Your answer should be every line with the word "KiCad", copied from the data below.

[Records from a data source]
+ + + + + + +

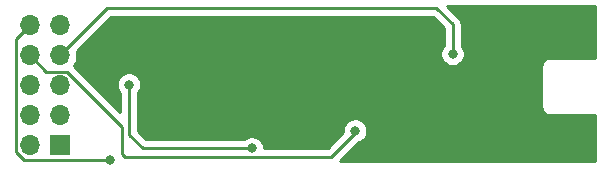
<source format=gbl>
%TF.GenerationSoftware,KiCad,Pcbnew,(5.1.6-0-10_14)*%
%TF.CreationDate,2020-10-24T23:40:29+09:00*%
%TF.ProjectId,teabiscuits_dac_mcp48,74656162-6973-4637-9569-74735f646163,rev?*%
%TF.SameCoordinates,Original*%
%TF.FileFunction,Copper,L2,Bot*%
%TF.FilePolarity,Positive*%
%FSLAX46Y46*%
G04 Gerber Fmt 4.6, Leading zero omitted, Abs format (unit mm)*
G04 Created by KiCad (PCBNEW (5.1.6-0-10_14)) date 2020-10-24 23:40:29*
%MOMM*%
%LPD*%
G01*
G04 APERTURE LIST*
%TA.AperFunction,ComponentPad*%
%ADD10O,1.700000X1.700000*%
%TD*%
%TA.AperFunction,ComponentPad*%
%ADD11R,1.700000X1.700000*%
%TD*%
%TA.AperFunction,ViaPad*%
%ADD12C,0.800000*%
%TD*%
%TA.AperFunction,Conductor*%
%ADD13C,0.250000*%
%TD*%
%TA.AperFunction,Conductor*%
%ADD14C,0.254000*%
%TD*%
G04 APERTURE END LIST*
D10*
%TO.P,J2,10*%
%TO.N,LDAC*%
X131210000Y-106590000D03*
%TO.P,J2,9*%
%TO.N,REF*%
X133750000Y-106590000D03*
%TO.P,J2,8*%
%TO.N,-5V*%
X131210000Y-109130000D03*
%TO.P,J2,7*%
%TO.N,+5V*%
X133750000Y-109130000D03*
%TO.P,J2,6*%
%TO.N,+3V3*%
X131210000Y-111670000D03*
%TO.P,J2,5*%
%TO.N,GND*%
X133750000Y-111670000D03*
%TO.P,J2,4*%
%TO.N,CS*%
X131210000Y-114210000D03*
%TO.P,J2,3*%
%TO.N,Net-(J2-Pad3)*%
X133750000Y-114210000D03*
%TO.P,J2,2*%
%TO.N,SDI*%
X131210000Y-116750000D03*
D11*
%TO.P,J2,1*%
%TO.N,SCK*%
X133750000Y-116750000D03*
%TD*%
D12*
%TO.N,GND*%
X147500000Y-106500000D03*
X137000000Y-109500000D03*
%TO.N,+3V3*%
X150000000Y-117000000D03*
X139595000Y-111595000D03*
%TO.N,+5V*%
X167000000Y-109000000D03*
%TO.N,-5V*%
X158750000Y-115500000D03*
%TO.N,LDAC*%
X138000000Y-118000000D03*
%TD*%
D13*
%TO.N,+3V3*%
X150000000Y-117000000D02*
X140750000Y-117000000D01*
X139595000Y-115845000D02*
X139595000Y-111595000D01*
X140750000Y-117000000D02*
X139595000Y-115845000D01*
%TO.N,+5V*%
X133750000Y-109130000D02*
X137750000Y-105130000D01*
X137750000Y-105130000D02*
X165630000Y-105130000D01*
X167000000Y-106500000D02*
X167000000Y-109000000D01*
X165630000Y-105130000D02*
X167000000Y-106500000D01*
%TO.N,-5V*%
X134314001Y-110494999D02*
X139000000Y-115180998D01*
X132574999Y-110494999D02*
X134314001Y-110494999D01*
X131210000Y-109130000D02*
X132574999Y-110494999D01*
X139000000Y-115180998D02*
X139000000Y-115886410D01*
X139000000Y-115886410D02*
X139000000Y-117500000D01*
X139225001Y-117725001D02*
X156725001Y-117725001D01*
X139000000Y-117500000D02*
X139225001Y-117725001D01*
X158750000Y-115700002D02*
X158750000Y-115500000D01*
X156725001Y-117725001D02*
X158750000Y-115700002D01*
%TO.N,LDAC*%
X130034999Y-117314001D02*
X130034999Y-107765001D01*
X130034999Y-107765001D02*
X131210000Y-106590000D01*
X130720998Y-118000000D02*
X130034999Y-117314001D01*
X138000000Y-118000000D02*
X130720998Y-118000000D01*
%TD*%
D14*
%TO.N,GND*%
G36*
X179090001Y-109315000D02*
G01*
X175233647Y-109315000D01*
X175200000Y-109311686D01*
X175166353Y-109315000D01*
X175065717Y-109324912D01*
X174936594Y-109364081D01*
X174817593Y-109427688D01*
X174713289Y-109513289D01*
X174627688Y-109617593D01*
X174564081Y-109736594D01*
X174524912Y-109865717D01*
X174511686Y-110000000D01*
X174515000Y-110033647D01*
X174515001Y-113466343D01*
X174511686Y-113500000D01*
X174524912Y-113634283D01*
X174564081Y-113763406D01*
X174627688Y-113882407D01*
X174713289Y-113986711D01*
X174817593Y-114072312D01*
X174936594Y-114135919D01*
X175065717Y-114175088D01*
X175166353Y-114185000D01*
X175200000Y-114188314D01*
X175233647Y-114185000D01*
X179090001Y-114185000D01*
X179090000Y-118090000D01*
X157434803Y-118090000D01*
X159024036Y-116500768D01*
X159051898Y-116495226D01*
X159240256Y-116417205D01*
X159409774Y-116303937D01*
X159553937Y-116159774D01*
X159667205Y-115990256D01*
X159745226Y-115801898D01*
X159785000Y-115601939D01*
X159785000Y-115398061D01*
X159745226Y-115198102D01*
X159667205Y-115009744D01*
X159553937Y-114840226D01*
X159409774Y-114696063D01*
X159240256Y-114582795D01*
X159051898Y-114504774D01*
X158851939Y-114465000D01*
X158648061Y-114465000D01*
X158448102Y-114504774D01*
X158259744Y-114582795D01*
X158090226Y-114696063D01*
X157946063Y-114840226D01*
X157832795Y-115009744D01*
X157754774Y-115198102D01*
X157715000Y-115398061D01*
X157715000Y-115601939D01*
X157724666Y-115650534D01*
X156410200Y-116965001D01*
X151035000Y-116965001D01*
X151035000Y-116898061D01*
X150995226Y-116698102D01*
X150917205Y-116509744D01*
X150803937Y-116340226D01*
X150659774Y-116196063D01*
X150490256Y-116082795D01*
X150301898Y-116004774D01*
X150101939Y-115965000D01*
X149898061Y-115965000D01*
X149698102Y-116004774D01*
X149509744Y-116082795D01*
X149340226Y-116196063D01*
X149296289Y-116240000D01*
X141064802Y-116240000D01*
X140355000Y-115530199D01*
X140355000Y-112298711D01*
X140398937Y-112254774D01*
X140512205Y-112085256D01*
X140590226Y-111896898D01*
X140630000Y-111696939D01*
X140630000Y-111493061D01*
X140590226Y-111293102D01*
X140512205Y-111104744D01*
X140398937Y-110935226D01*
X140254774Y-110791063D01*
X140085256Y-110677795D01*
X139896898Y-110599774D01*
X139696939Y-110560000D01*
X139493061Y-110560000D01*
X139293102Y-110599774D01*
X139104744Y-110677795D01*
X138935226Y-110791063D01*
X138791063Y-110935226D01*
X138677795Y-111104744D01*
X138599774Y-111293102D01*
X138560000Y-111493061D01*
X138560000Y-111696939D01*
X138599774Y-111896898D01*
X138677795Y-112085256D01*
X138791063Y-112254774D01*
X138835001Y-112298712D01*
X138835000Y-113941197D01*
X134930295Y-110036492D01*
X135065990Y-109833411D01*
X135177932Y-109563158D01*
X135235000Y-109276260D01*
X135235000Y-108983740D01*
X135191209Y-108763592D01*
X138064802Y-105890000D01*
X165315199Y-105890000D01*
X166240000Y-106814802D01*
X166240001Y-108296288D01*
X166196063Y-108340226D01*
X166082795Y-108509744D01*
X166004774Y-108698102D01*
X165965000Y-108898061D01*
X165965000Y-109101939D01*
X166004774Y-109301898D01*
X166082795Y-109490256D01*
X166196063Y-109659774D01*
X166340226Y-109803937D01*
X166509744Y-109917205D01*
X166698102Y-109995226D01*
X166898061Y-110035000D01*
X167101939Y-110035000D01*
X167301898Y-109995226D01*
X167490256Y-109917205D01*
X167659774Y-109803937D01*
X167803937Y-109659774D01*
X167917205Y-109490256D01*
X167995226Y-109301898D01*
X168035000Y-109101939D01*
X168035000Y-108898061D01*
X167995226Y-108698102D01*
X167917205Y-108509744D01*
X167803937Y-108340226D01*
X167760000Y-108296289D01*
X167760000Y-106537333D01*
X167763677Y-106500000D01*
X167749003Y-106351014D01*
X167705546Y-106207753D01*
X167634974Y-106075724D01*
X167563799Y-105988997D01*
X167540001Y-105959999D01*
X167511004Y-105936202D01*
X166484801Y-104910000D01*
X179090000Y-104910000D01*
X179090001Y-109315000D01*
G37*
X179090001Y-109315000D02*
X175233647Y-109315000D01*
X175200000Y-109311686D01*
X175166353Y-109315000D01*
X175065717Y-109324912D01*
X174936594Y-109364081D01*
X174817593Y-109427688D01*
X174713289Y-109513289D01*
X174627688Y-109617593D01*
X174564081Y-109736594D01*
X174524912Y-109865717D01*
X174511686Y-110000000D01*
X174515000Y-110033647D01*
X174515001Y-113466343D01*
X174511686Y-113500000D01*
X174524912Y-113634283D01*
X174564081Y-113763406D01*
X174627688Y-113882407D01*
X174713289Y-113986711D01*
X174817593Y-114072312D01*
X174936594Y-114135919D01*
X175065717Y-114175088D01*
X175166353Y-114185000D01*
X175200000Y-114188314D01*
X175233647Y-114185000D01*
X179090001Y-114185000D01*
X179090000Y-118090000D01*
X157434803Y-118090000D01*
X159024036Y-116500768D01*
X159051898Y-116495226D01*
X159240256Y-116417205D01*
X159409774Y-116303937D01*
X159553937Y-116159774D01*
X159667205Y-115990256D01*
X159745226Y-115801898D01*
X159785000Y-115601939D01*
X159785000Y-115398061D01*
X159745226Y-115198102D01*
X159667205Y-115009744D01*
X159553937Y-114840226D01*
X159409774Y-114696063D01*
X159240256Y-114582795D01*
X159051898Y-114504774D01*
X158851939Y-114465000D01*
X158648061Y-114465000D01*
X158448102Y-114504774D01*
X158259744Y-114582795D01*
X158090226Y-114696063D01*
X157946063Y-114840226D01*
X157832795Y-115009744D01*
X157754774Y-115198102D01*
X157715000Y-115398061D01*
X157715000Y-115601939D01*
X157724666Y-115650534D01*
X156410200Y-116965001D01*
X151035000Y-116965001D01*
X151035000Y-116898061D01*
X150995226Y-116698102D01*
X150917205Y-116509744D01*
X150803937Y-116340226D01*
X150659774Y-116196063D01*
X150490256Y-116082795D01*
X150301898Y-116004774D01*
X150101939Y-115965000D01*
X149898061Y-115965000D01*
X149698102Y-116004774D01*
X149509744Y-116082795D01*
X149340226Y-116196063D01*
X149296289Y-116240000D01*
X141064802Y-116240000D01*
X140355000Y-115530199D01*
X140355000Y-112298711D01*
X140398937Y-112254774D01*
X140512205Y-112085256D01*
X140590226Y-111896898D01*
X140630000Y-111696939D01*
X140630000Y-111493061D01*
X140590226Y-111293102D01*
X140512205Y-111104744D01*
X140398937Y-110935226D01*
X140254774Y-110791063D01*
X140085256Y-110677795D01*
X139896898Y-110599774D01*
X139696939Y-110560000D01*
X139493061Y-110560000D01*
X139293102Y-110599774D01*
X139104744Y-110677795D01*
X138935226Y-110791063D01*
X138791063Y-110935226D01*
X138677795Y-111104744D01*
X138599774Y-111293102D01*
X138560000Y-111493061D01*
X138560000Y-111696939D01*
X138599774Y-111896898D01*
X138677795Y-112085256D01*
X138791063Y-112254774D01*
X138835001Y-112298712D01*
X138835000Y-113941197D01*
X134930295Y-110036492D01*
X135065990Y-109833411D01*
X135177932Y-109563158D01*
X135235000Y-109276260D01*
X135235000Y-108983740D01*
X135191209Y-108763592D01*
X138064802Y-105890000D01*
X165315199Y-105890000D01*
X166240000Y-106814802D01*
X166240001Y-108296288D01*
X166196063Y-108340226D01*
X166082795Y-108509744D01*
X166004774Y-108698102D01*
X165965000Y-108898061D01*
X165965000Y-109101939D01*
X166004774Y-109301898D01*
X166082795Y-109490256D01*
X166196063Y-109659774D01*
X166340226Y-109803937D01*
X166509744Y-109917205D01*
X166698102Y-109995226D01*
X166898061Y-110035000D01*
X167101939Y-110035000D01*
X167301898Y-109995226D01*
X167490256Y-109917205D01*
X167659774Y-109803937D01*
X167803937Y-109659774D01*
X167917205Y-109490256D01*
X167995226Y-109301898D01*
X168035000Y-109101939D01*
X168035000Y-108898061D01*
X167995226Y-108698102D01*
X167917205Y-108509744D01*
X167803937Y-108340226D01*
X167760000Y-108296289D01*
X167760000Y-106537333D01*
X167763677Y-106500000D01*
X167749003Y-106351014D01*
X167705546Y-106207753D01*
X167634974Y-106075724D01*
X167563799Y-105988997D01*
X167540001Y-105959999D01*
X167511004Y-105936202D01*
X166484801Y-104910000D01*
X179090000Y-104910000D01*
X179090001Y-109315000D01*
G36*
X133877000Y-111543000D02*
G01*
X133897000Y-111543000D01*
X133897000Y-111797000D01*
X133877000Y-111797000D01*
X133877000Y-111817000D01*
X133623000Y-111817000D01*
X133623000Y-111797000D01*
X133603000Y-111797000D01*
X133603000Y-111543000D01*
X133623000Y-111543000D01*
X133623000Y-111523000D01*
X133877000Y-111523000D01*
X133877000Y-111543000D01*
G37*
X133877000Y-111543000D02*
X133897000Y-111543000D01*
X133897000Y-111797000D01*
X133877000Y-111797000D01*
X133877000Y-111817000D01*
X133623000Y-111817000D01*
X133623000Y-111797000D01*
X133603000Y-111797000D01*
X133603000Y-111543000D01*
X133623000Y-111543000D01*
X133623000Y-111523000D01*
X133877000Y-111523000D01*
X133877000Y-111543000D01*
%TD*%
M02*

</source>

+ + + + + + +

- _RESPONSE FOR THIS EXERCISE_
%TF.GenerationSoftware,KiCad,Pcbnew,(5.1.6-0-10_14)*%
G04 Created by KiCad (PCBNEW (5.1.6-0-10_14)) date 2020-10-24 23:40:29*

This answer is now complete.